Saturday, March 27, 2010

Social responsibility

Design for Social Responsibility

Series Editor: Professor Rachel Cooper


In the 1980s and 1990s profit and ethical issues were no longer considered mutually exclusive and more market-oriented concepts emerged, such as the 'green consumer' and ethical investment. The purchase of socially responsible, 'ethical' products and services has been stimulated by the dissemination of research into sustainability issues in consumer publications. Accessibility and inclusivity have also attracted a great deal of design interest and recently designers have turned to solving social and crime-related problems.Social responsibility, in various disguises, has been a recurring theme in design for many years. Since the 1960s several more or less commercial approaches have evolved.

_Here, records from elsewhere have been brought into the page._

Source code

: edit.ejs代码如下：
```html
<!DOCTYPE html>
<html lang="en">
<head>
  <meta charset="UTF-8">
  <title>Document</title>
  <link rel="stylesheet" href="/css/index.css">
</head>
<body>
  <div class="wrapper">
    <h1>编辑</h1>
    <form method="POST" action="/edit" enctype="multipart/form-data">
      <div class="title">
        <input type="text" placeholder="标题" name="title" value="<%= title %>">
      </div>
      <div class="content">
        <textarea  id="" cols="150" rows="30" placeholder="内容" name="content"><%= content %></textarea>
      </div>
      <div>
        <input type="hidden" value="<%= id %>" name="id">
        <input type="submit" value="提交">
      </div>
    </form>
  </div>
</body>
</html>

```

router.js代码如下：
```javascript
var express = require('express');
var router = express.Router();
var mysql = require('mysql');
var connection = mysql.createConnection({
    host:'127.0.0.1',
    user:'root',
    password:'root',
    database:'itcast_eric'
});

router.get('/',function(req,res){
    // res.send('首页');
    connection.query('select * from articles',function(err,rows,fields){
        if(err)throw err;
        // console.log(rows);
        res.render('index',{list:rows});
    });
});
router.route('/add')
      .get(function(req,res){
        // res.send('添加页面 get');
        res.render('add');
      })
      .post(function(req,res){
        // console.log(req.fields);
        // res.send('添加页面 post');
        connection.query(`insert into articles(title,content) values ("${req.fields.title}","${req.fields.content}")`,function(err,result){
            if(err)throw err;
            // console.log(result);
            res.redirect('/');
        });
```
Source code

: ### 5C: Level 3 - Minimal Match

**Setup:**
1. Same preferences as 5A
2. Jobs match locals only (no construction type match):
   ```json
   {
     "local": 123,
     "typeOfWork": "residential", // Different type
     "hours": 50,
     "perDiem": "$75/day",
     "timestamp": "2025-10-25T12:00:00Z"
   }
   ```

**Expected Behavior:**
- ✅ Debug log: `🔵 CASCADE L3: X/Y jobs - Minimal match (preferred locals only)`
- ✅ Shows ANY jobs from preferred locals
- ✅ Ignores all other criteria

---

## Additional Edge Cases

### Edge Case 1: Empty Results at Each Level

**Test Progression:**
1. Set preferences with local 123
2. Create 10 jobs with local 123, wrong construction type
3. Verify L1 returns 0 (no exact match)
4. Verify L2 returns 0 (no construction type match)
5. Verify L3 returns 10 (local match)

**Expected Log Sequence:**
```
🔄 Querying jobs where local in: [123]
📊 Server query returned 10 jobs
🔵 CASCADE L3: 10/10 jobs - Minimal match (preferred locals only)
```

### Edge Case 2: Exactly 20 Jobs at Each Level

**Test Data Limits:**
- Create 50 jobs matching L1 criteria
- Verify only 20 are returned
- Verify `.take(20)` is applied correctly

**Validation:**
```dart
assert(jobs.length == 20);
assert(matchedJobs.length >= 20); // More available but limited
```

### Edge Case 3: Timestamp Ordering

In the 1970s designers were encouraged to abandon 'design for profit' in favour of a more compassionate approach inspired by Papanek.

Organisations supporting and funding such projects have recently included the NHS (research into design for patient safety); the Home Office has (design against crime); Engineering and Physical Sciences Research Council (design decision-making for urban sustainability). Businesses are encouraged (and increasingly forced by legislation) to set their own socially responsible agendas that depend on design to be realised.

Design decisions all have environmental, social and ethical impacts, so there is a pressing need to provide guidelines for designers and design students within an overarching framework that takes a holistic approach to socially responsible design.